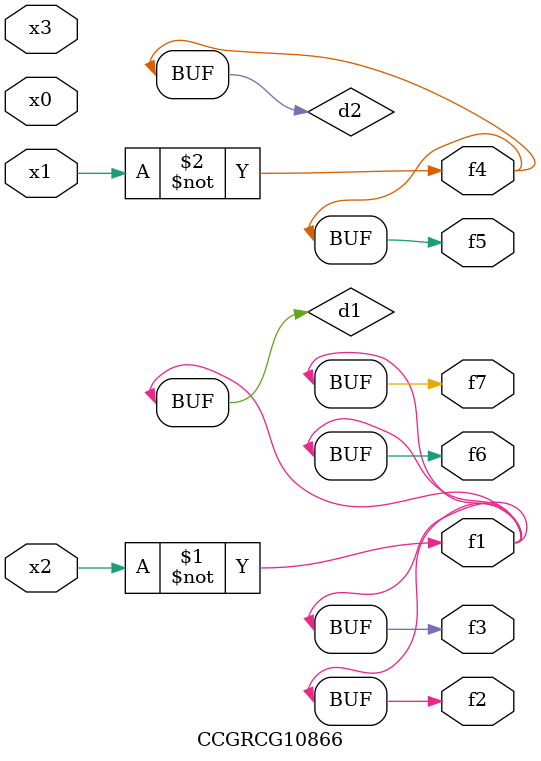
<source format=v>
module CCGRCG10866(
	input x0, x1, x2, x3,
	output f1, f2, f3, f4, f5, f6, f7
);

	wire d1, d2;

	xnor (d1, x2);
	not (d2, x1);
	assign f1 = d1;
	assign f2 = d1;
	assign f3 = d1;
	assign f4 = d2;
	assign f5 = d2;
	assign f6 = d1;
	assign f7 = d1;
endmodule

</source>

########

- **What you will do**
Show every line from the listing above in which the string "assign" appears.

- **Completed exercise**
	assign f1 = d1;
	assign f2 = d1;
	assign f3 = d1;
	assign f4 = d2;
	assign f5 = d2;
	assign f6 = d1;
	assign f7 = d1;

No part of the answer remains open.